Researchers working on one of the technology giant’s quantum computers achieved what is known as quantum supremacy, the paper claims, thus heralding a new era of incomprehensibly powerful machines.
In their experiments, a calculation that would take traditional supercomputers approximately 10,000 years to perform took Google’s quantum computer just 200 seconds. “To our knowledge,” the paper stated, “this experiment marks the first computation that can only be performed on a quantum processor”.
The computation involved checking whether a large set of numbers is truly random – known as a random sampling problem – and for now is only a proof-of-concept test. It may not have many immediate practical uses beyond figuring out random numbers, but the eventual implications are world-changing.
What is a quantum computer?
First theorised by the physicist Richard Feynman in 1982, quantum computers are fundamentally different to classical computers in the way they transfer and store data.
Rather than using traditional bits – the ‘1’s’ and ‘0’s’ used in digital communications – quantum computers make use of qubits.
These exist in a state of superposition, meaning they can act as a ‘1’ and a ‘0’ at the same time.
By doing so, each new qubit that is added to a quantum computing system makes it exponentially more powerful than classical computers.
Who is working on them and why?
Beyond Google, many of the world’s largest companies are currently developing quantum computing systems.
Technology firms like IBM, Intel and Microsoft are building their own machines and investing huge amounts of resources to not miss out on the next computing revolution.
Smaller firms like Canada’s D-Wave are also building quantum computers, which organisations like Nasa and the CIA are reportedly using.
The extraordinary potential of quantum computers mean they could be used to transform everything from cyber security and communications, to healthcare and weather forecasting.
What else are quantum computers capable of?
Physicist David Deutsch, one of the early pioneers of quantum computers, once famously claimed that they could solve problems that would take today’s computers longer than the age of the universe to solve.
Google’s leaked research paper may only have been a proof of concept, but it does hypothesise that the quantum chip could one day be used to simulate scientific experiments that would be too costly or impractical to perform in real life.

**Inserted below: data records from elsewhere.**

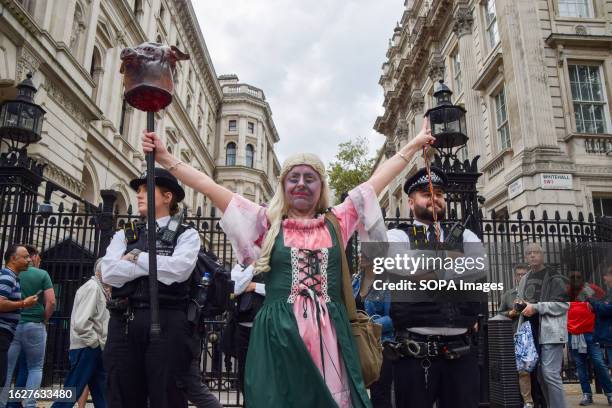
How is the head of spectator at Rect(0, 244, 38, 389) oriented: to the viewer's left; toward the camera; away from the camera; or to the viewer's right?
to the viewer's right

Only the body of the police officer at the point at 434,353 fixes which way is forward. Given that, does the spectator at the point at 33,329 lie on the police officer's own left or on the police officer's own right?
on the police officer's own right

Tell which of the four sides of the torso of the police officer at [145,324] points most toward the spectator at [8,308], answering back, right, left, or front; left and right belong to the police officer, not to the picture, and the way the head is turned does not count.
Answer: right

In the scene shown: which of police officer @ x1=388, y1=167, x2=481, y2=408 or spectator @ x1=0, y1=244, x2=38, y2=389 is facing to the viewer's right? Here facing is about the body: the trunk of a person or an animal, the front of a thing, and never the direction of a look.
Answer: the spectator

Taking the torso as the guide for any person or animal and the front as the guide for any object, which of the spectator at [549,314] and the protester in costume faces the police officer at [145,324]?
the spectator

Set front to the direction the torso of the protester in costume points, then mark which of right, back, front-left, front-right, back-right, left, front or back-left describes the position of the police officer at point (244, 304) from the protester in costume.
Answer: back

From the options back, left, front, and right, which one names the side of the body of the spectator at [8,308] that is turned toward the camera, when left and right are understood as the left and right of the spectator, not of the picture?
right

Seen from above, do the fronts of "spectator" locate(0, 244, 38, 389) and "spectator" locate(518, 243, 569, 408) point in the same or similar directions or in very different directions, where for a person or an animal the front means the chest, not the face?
very different directions

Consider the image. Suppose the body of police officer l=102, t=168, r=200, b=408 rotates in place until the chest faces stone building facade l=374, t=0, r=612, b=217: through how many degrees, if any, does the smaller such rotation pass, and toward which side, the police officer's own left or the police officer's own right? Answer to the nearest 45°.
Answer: approximately 180°

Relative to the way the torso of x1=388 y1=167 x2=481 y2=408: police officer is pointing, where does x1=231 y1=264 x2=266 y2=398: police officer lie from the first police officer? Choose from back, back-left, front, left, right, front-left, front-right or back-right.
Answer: back-right
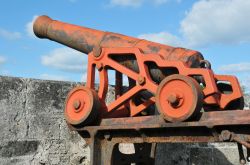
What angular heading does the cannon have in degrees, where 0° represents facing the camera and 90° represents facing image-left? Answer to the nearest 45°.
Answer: approximately 135°
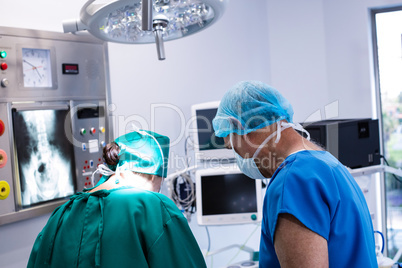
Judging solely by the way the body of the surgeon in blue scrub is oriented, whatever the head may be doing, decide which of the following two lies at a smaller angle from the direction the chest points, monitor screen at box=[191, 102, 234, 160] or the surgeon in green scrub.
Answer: the surgeon in green scrub

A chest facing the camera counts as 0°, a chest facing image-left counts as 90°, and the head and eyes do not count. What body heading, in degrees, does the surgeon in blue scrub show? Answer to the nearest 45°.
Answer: approximately 90°

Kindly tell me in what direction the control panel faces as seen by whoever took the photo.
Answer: facing the viewer and to the right of the viewer

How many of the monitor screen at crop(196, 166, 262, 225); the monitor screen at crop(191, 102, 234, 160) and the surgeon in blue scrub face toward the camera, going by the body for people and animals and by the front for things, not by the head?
2

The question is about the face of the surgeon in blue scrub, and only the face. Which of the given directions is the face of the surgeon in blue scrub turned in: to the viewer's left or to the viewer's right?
to the viewer's left

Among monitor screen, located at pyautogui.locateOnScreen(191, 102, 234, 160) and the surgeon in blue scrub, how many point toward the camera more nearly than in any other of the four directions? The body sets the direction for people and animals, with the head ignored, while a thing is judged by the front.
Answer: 1

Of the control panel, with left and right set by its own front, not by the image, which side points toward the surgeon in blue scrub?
front

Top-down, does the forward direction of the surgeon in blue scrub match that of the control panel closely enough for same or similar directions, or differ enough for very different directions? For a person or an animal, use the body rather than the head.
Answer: very different directions

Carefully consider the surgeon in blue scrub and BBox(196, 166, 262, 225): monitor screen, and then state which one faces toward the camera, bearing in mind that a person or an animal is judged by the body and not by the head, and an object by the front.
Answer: the monitor screen

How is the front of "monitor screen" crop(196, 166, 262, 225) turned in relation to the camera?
facing the viewer

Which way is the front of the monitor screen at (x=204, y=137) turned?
toward the camera

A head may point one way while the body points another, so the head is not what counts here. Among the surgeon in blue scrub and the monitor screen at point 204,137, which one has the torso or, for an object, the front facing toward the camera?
the monitor screen

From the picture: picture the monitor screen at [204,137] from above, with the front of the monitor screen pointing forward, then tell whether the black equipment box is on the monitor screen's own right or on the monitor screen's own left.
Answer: on the monitor screen's own left

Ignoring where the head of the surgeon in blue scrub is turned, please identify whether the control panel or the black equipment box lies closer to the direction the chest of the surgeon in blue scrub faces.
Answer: the control panel

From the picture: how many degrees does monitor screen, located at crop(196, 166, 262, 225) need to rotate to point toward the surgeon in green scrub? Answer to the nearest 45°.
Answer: approximately 45° to its right

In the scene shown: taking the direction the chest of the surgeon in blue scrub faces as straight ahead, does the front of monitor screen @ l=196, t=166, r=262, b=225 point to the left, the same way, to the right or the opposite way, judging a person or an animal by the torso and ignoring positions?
to the left
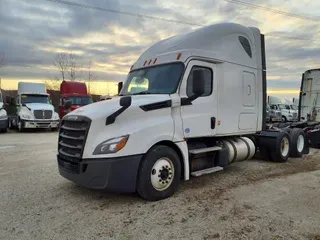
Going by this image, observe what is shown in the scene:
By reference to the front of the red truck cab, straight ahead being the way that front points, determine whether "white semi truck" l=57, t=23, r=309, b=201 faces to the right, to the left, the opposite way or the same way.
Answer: to the right

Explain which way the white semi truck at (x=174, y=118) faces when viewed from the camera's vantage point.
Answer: facing the viewer and to the left of the viewer

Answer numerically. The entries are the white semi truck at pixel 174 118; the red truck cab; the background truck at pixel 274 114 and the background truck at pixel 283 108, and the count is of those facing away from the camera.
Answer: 0

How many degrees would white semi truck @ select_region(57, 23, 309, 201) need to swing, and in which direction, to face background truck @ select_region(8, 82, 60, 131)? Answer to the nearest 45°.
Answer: approximately 90° to its right

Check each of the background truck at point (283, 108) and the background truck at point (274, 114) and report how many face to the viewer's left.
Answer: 0

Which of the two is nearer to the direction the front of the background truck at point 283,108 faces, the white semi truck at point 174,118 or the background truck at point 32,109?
the white semi truck

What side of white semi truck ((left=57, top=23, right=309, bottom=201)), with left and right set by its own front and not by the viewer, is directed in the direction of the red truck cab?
right

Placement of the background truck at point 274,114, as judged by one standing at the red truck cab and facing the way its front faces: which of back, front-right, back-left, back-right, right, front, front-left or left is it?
front-left

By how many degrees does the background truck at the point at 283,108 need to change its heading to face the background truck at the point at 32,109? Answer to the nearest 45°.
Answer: approximately 90° to its right

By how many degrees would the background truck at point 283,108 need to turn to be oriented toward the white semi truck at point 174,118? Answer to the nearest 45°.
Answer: approximately 45° to its right

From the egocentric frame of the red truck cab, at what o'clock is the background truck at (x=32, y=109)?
The background truck is roughly at 3 o'clock from the red truck cab.

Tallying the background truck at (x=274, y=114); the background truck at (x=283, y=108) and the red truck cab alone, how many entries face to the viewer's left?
0

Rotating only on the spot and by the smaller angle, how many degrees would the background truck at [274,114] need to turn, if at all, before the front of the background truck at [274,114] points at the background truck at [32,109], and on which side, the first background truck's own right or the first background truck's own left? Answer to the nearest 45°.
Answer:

Another use case could be in city planning, where vast amounts of variables like weather and population spikes can affect the city’s infrastructure. By simulating all the variables, town planners would be able to figure out ways to eliminate traffic congestion and pollution issues – or at least understand them better.
But if they could simulate entire cities, then why not entire universes? This was the question posed by MIT professor Seth Lloyd, who suggested that the world we exist in is in fact a giant quantum computer.
Beyond theories that we are actually living inside The Matrix, this ability to perform complex simulations could eventually see quantum computers simulate the beginnings of the universe and maybe one day answer some of science’s most puzzling questions.